There are different definitions of tensors used in different fields but they all come down to the same concept that tensors are a generalization of scalars, vectors and matrices: a scalar is a rank zero tensor, a vector is a rank one tensor, a matrix a rank two tensor... Therefore for most practical purposes, a tensor is a multidimensional array. It's easy to see that a dynamic graph represented as a series of adjacency matrices is a three-dimensional tensor.

- Terminology and notation:

Although the notation and terminology are not fully standardized, many papers now follow the conventions in [4] which we also adopt here. A tensor will be denoted using underlined bold face e.g. X to distinguish it from the matrix X.

The order of a tensor is its number of dimensions also called modes (or sometimes ways). The equivalent of matrix rows and columns are fibers and when used as vectors, they are assumed to be column vectors. Slices are 2D sections of a tensor. See Figure 1 for a graphical representation of these terms for third-order tensors.

Figure 1: Tensor terminology

- Working with tensors:

Most of the tasks we're interested in rely on transforming tensors into matrices using a process called matricization or unfolding. Matricization consists in rearranging the elements of the tensor into a matrix.
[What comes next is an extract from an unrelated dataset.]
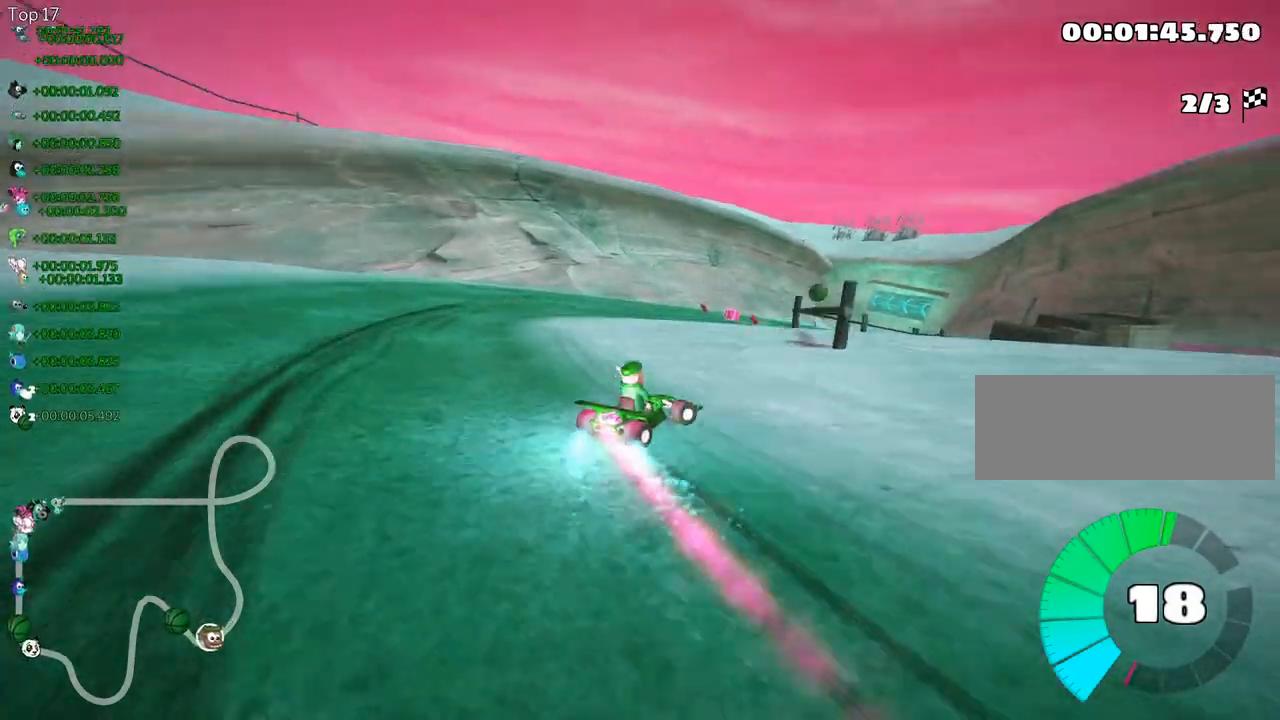
{"keys": ["right", "skid", "up"], "events": []}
The most commonly used way of doing this is called mode-n matricization which takes the mode-n fibers of the tensors and arranges them as columns of a matrix (Figure 2). The mode-n unfolding of Z is denoted Z(n). The order of columns is not important as long as it is consistent across calculations. Sometimes it can be useful to represent a tensor as a vector, in a process called vectorization. Ordering of the elements in the vector is also not important as long as it is consistent.

Although tensors can be multiplied together, we will only need the mode-n multiplication of a tensor with a matrix in which the mode-n fibers of the tensor are multiplied by the matrix. This is written Z = Y xn V and can be expressed in matricized form: Z(n) = VY(n). See Figure 3 for an intuitive graphical example.

Working with matricized tensors also makes use of various matrix products: the Kronecker product, the Khatri-Rao product and the Hadamard products. See paragraphs 1 and 2 of [5] and chapter 1.4 of [6] for a more detailed introduction to tensor algebra.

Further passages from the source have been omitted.